- Born: Carrie Budoff
- Education: Rutgers University, New Brunswick (BA)
- Occupation: Journalist

= Carrie Budoff Brown =

American journalist and news editor

Carrie Budoff Brown is an American journalist and news editor. She is currently the Senior Vice President of Meet the Press on NBC News.

She is the former editor of Politico. Previously, she served as the managing editor of Politico Europe and as a White House correspondent at Politico. Before joining Politico, she worked as a reporter at The Philadelphia Inquirer and The Hartford Courant.

==Biography==
Brown grew up in York, Pennsylvania. While attending Central York High School, she interned at the York Daily Record. Brown later attended Rutgers University and graduated in 1998. She interned at The New York Times for one and a half years. She received the 2012 Merriman Smith Memorial Award for Excellence in Presidential Coverage under pressure.

In November 2016, she was named editor of Politico after several co-founders left to start a rival, Axios.

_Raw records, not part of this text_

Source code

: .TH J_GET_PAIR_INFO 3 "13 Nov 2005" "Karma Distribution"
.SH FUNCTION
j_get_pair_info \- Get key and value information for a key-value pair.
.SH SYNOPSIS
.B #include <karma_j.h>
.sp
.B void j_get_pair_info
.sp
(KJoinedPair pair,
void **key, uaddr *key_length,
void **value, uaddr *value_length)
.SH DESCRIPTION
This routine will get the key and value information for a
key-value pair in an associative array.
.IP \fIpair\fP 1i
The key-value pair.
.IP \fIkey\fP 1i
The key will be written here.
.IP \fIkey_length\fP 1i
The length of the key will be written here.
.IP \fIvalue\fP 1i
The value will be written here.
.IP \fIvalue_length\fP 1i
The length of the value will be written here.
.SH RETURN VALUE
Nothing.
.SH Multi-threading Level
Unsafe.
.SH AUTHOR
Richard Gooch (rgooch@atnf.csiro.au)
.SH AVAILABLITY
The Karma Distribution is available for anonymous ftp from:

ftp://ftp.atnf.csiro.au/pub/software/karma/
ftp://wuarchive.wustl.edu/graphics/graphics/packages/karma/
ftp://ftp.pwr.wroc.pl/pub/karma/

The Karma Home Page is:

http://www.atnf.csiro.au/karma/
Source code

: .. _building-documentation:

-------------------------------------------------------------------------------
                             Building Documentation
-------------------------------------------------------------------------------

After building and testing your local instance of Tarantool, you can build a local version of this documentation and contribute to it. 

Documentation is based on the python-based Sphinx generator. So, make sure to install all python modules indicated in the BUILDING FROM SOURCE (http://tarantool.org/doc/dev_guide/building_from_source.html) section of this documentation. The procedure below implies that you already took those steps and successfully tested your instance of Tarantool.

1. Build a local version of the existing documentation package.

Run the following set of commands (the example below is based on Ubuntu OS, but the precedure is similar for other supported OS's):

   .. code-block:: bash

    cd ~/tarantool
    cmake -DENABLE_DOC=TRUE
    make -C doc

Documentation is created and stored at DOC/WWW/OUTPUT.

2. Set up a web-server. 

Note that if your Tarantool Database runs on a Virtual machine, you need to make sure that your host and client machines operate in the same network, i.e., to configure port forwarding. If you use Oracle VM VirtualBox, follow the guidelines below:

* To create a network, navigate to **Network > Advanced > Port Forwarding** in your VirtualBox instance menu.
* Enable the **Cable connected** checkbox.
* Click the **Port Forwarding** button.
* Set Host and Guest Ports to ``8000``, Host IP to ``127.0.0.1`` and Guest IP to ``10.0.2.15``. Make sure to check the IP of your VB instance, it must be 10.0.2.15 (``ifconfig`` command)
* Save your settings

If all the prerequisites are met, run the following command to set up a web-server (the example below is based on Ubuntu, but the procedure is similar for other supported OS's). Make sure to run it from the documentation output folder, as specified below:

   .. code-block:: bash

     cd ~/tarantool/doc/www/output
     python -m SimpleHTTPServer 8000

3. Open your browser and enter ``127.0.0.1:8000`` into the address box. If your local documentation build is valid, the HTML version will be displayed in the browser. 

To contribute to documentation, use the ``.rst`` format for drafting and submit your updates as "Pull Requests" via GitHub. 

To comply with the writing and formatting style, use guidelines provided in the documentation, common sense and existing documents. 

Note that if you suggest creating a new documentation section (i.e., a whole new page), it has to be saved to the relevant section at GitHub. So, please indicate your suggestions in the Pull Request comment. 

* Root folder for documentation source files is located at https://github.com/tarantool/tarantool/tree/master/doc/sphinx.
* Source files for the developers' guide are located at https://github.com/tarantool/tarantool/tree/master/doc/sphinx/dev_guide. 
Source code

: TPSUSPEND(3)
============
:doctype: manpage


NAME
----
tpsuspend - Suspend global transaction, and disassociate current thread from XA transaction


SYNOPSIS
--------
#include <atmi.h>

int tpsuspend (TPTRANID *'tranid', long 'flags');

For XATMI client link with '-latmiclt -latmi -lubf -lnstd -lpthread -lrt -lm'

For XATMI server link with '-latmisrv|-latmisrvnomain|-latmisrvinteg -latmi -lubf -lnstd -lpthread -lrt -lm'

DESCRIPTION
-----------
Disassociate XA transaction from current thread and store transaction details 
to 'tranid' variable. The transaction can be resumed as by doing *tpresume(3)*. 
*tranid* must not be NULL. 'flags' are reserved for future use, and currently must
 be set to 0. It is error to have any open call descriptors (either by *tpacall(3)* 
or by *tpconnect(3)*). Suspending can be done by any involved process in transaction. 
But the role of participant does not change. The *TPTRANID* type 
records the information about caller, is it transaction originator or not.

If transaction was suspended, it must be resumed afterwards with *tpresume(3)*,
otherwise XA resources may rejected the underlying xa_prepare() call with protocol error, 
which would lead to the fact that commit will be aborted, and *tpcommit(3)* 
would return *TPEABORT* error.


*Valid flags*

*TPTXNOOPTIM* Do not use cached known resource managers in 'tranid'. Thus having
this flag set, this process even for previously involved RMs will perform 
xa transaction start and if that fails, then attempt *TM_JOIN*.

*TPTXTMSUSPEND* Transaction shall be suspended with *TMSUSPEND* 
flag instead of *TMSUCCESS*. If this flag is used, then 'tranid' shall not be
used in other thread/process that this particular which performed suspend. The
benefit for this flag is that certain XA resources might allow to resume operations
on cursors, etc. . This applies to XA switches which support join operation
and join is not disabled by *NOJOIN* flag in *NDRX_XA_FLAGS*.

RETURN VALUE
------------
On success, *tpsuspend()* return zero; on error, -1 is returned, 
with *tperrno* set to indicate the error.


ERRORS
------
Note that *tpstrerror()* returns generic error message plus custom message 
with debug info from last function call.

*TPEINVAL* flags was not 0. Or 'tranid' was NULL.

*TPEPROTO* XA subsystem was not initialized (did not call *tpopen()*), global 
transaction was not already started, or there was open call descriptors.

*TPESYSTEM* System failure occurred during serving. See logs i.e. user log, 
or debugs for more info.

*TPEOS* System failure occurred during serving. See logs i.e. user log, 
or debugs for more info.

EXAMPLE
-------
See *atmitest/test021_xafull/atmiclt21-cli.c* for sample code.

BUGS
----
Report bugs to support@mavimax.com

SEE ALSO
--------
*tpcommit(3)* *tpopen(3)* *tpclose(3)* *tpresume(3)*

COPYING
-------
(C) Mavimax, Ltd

In her new role, Budoff Brown oversaw investigations and stories that helped the publication "get its groove back" in 2017, according to Washingtonian.

In 2021, Budoff Brown moved to NBC News, where her "new role is often akin to an unofficial managing editor of NBC News Digital," and she recruited former colleagues from Politico, sparking a legal threat, according to The Daily Beast.

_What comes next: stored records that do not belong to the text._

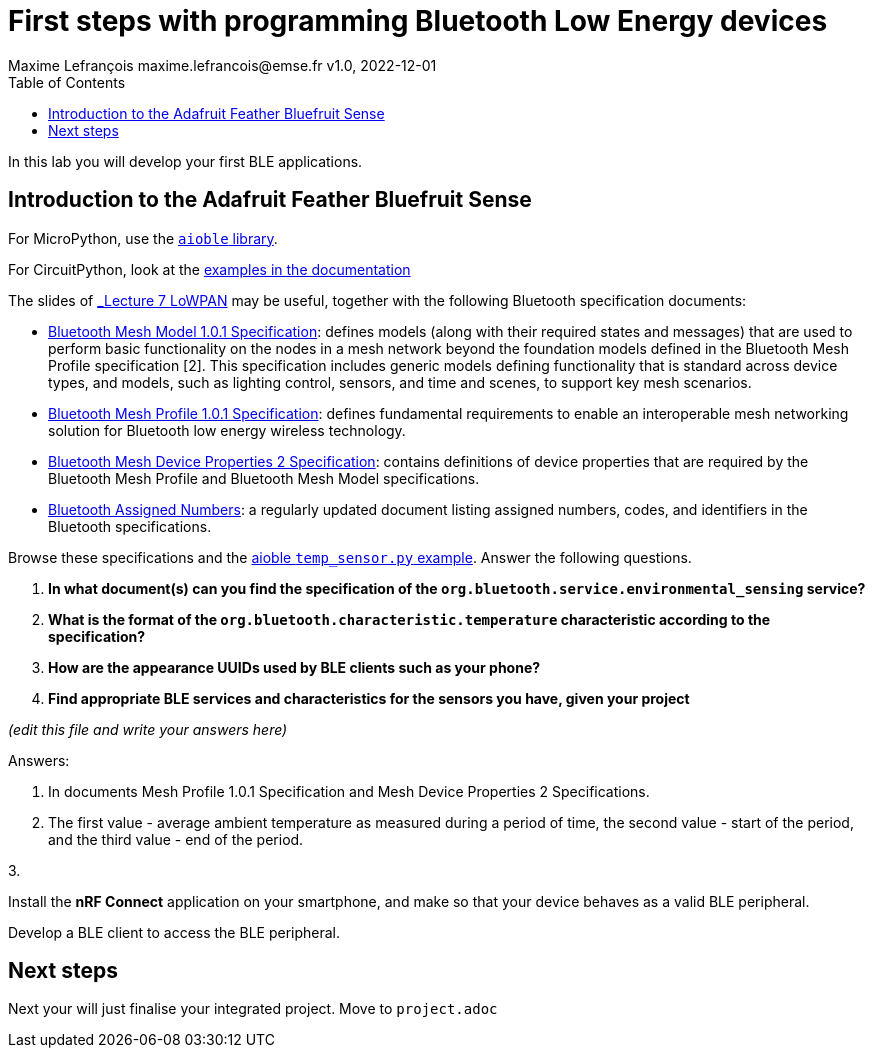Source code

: = First steps with programming Bluetooth Low Energy devices
Maxime Lefrançois maxime.lefrancois@emse.fr v1.0, 2022-12-01
:homepage: http://ci.mines-stetienne.fr/cps2/course/pcd/
:toc: left

In this lab you will develop your first BLE applications.

== Introduction to the Adafruit Feather Bluefruit Sense

For MicroPython, use the link:https://github.com/micropython/micropython-lib/tree/master/micropython/bluetooth[`aioble` library].

For CircuitPython, look at the link:https://learn.adafruit.com/adafruit-feather-sense/getting-started-with-ble-and-circuitpython[examples in the documentation]

The slides of link:https://ci.mines-stetienne.fr/cps2/course/pcd/#_part_7_low_power_wireless_personal_area_networks_lowpan[_Lecture 7 LoWPAN_] may be useful, together with the following Bluetooth specification documents:

* link:docs/Mesh%20Model%201.0.1.pdf[Bluetooth Mesh Model 1.0.1 Specification]: defines models (along with their required states and messages) that are used to perform basic functionality on the nodes in a mesh network beyond the foundation models defined in the Bluetooth Mesh Profile specification [2]. This specification includes generic models defining functionality that is standard across device types, and models, such as lighting control, sensors, and time and scenes, to support key mesh scenarios.
* link:docs/Mesh%20Profile%201.0.1.pdf[Bluetooth Mesh Profile 1.0.1 Specification]: defines fundamental requirements to enable an interoperable mesh networking solution for Bluetooth low energy wireless technology.
* link:docs/Mesh%20Device%20Properties%202.pdf[Bluetooth Mesh Device Properties 2 Specification]: contains definitions of device properties that are required by the Bluetooth Mesh Profile and Bluetooth Mesh Model specifications.
* link:docs/Assigned-Numbers-2022-11-28.pdf[Bluetooth Assigned Numbers]: a regularly updated document listing assigned numbers, codes, and identifiers in the Bluetooth specifications.


Browse these specifications and the link:https://github.com/micropython/micropython-lib/blob/master/micropython/bluetooth/aioble/examples/temp_sensor.py[aioble `temp_sensor.py` example]. Answer the following questions.

1. **In what document(s) can you find the specification of the `org.bluetooth.service.environmental_sensing` service?** 
2. **What is the format of the `org.bluetooth.characteristic.temperature` characteristic according to the specification?**
3. **How are the appearance UUIDs used by BLE clients such as your phone?**
4. **Find appropriate BLE services and characteristics for the sensors you have, given your project**

_(edit this file and write your answers here)_

Answers:

1. In documents Mesh Profile 1.0.1 Specification and Mesh Device Properties 2 Specifications.

2. The first value - average ambient temperature as measured during a period of time, the second value - start of the period, and the third value - end of the period.

3. 

Install the **nRF Connect** application on your smartphone, and make so that your device behaves as a valid BLE peripheral.

Develop a BLE client to access the BLE peripheral.



== Next steps

Next your will just finalise your integrated project. Move to `project.adoc`



In November 2023, Budoff Brown was named as the Chair of the Board of Directors for the International Center for Journalists, a non-profit dedicated to promoting journalistic integrity.

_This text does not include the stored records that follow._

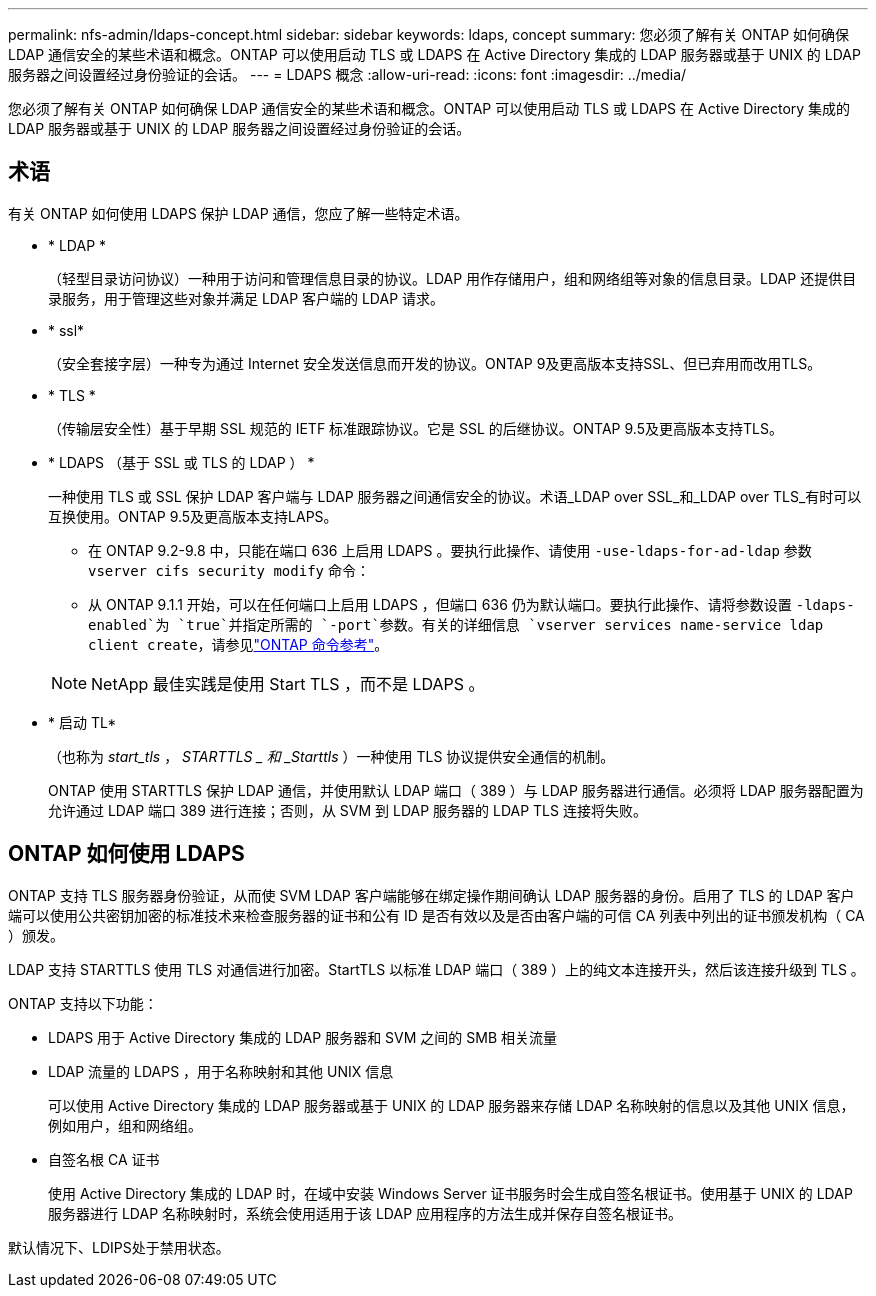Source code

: ---
permalink: nfs-admin/ldaps-concept.html 
sidebar: sidebar 
keywords: ldaps, concept 
summary: 您必须了解有关 ONTAP 如何确保 LDAP 通信安全的某些术语和概念。ONTAP 可以使用启动 TLS 或 LDAPS 在 Active Directory 集成的 LDAP 服务器或基于 UNIX 的 LDAP 服务器之间设置经过身份验证的会话。 
---
= LDAPS 概念
:allow-uri-read: 
:icons: font
:imagesdir: ../media/


[role="lead"]
您必须了解有关 ONTAP 如何确保 LDAP 通信安全的某些术语和概念。ONTAP 可以使用启动 TLS 或 LDAPS 在 Active Directory 集成的 LDAP 服务器或基于 UNIX 的 LDAP 服务器之间设置经过身份验证的会话。



== 术语

有关 ONTAP 如何使用 LDAPS 保护 LDAP 通信，您应了解一些特定术语。

* * LDAP *
+
（轻型目录访问协议）一种用于访问和管理信息目录的协议。LDAP 用作存储用户，组和网络组等对象的信息目录。LDAP 还提供目录服务，用于管理这些对象并满足 LDAP 客户端的 LDAP 请求。

* * ssl*
+
（安全套接字层）一种专为通过 Internet 安全发送信息而开发的协议。ONTAP 9及更高版本支持SSL、但已弃用而改用TLS。

* * TLS *
+
（传输层安全性）基于早期 SSL 规范的 IETF 标准跟踪协议。它是 SSL 的后继协议。ONTAP 9.5及更高版本支持TLS。

* * LDAPS （基于 SSL 或 TLS 的 LDAP ） *
+
一种使用 TLS 或 SSL 保护 LDAP 客户端与 LDAP 服务器之间通信安全的协议。术语_LDAP over SSL_和_LDAP over TLS_有时可以互换使用。ONTAP 9.5及更高版本支持LAPS。

+
** 在 ONTAP 9.2-9.8 中，只能在端口 636 上启用 LDAPS 。要执行此操作、请使用 `-use-ldaps-for-ad-ldap` 参数 `vserver cifs security modify` 命令：
** 从 ONTAP 9.1.1 开始，可以在任何端口上启用 LDAPS ，但端口 636 仍为默认端口。要执行此操作、请将参数设置 `-ldaps-enabled`为 `true`并指定所需的 `-port`参数。有关的详细信息 `vserver services name-service ldap client create`，请参见link:https://docs.netapp.com/us-en/ontap-cli/vserver-services-name-service-ldap-client-create.html["ONTAP 命令参考"^]。


+
[NOTE]
====
NetApp 最佳实践是使用 Start TLS ，而不是 LDAPS 。

====
* * 启动 TL*
+
（也称为 _start_tls_ ， _STARTTLS _ 和 _Starttls_ ）一种使用 TLS 协议提供安全通信的机制。

+
ONTAP 使用 STARTTLS 保护 LDAP 通信，并使用默认 LDAP 端口（ 389 ）与 LDAP 服务器进行通信。必须将 LDAP 服务器配置为允许通过 LDAP 端口 389 进行连接；否则，从 SVM 到 LDAP 服务器的 LDAP TLS 连接将失败。





== ONTAP 如何使用 LDAPS

ONTAP 支持 TLS 服务器身份验证，从而使 SVM LDAP 客户端能够在绑定操作期间确认 LDAP 服务器的身份。启用了 TLS 的 LDAP 客户端可以使用公共密钥加密的标准技术来检查服务器的证书和公有 ID 是否有效以及是否由客户端的可信 CA 列表中列出的证书颁发机构（ CA ）颁发。

LDAP 支持 STARTTLS 使用 TLS 对通信进行加密。StartTLS 以标准 LDAP 端口（ 389 ）上的纯文本连接开头，然后该连接升级到 TLS 。

ONTAP 支持以下功能：

* LDAPS 用于 Active Directory 集成的 LDAP 服务器和 SVM 之间的 SMB 相关流量
* LDAP 流量的 LDAPS ，用于名称映射和其他 UNIX 信息
+
可以使用 Active Directory 集成的 LDAP 服务器或基于 UNIX 的 LDAP 服务器来存储 LDAP 名称映射的信息以及其他 UNIX 信息，例如用户，组和网络组。

* 自签名根 CA 证书
+
使用 Active Directory 集成的 LDAP 时，在域中安装 Windows Server 证书服务时会生成自签名根证书。使用基于 UNIX 的 LDAP 服务器进行 LDAP 名称映射时，系统会使用适用于该 LDAP 应用程序的方法生成并保存自签名根证书。



默认情况下、LDIPS处于禁用状态。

In March 2024, Budoff Brown announced in a memo to staff the hiring of Ronna McDaniel as an on-air commentator, stating, "It couldn’t be a more important moment to have a voice like Ronna’s on the team.” NBC's decision drew public criticism because McDaniel, the former Republican National Committee chair, refused to acknowledge that Joe Biden was fairly elected as president in 2020.